In Asbestos Coverage Case, Ohio Appeals Court Applies “Triggering Event” Theory to Determine Number of Occurrences

January 24, 2017 | Insurance Coverage

An appellate court in Ohio, applying the “triggering event” theory, has ruled that each individual claimant’s exposure to asbestos was an “occurrence” for purposes of insurance policies issued to a valve manufacturing company.

The Case

Some of the valves manufactured by the William Powell Company before 1987 contained asbestos. In 2001, Powell began receiving personal injury claims emanating from asbestos exposures involving its products. The claims related to exposures that had occurred from the 1940s through the 1980s and covered a wide geographical area. The circumstances varied. Some claimants allegedly had worked directly on the valves, while others asserted that they had prepared and packed or installed replacement gaskets. There also were claimants who had not worked with Powell’s products at all but alleged that they had been exposed to asbestos by washing a worker’s clothing.

Faced with potentially thousands of claims, Powell sought defense and indemnification under various insurance policies, including a number of occurrence-based primary liability and excess liability policies covering various periods from 1955 to 1977.

• _Set of tasks_
1 - Decide whether each statement agrees with the Ohio asbestos coverage article, answering yes or no and quoting the article's deciding words: (a) Some Powell valves made before 1987 contained asbestos. (b) Powell began receiving asbestos claims in 1987. (c) Powell sought coverage under policies covering various periods from 1955 to 1977.
2 - Output the part of the Ohio asbestos coverage article from "In Asbestos Coverage" to "valve manufacturing company.", word for word.
3 - Write the next part of the Ohio asbestos coverage article, starting after its last sentence.
The lines are not needed for this work.

• _Source excerpt_
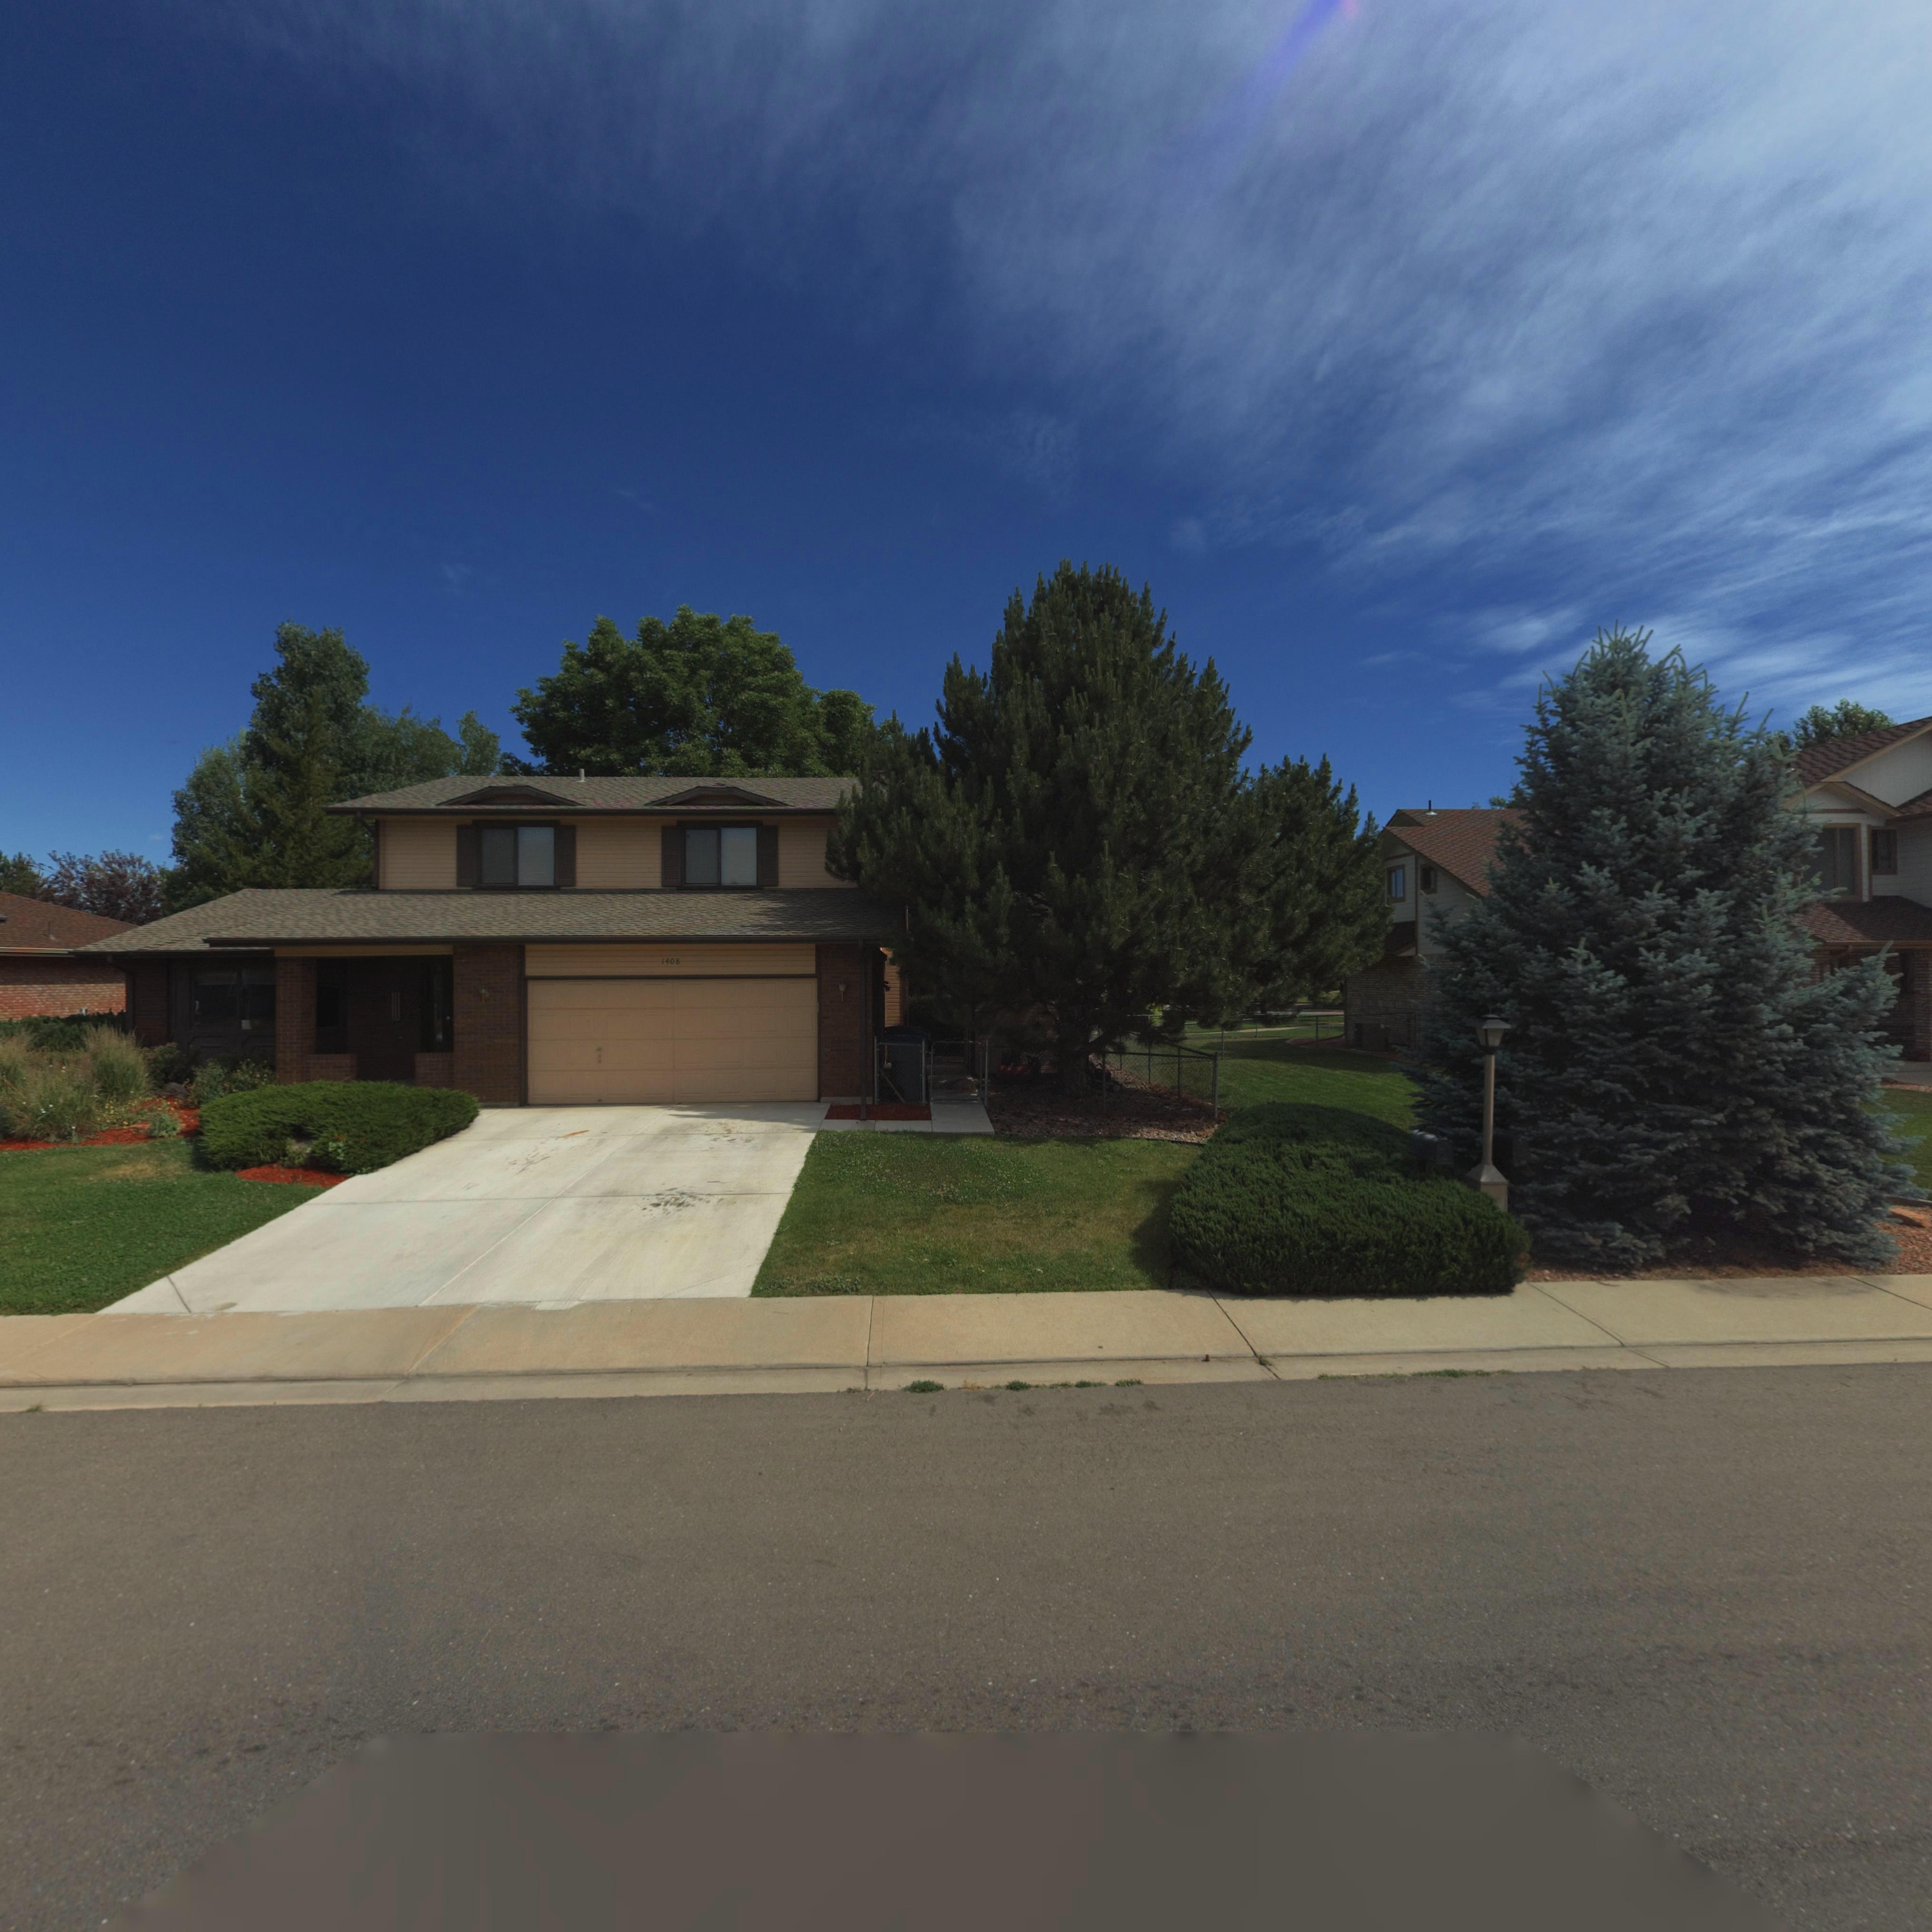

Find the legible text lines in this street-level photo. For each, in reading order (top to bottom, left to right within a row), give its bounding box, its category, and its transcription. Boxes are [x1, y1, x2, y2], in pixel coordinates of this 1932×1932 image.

• _Task results_
1 -
(a) Yes: "Some of the valves manufactured by the William Powell Company before 1987 contained asbestos."
(b) No: "In 2001, Powell began receiving personal injury claims emanating from asbestos exposures involving its products."
(c) Yes: "including a number of occurrence-based primary liability and excess liability policies covering various periods from 1955 to 1977."

2 -
In Asbestos Coverage Case, Ohio Appeals Court Applies “Triggering Event” Theory to Determine Number of Occurrences

January 24, 2017 | Insurance Coverage

An appellate court in Ohio, applying the “triggering event” theory, has ruled that each individual claimant’s exposure to asbestos was an “occurrence” for purposes of insurance policies issued to a valve manufacturing company.

3 -
Powell subsequently filed a lawsuit, asking the court to resolve certain coverage disputes relating to the policies. It took the position that each individual’s exposure to asbestos constituted an occurrence. The insurer argued that Powell’s liability stemmed from a single occurrence: its decision to manufacture and sell asbestos-containing products without providing adequate warnings.

The trial court ruled, among other things, that an occurrence was each individual claimant’s “continued and repeated exposure to [Powell’s] asbestos-containing product[s].”

The insurer appealed.

The Appellate Court’s Decision

The appellate court upheld the trial court’s “occurrence” ruling.

In its decision, the appellate court rejected the insurer’s efforts to have it apply the causation theory and determine the number of occurrences by reference to the cause or causes of the damage or injury, rather than by the number of individual claims.

Instead, the appellate court, relying in large measure on a decision it had issued in 2007, decided that the “triggering event” theory applied. It reasoned that the underlying claimants’ exposures to Powell products had occurred “under a multitude of differing factual scenarios.” It added that it was “clear” that “exposure to asbestos” was the immediate event that had caused the claimants’ injuries.

Accordingly, the appellate court concluded, an “occurrence” constituted each individual claimant’s exposure to asbestos.

The case is William Powell Co. v. OneBeacon Ins. Co., No. C-160291 (Ohio Ct. App. Dec. 14, 2016).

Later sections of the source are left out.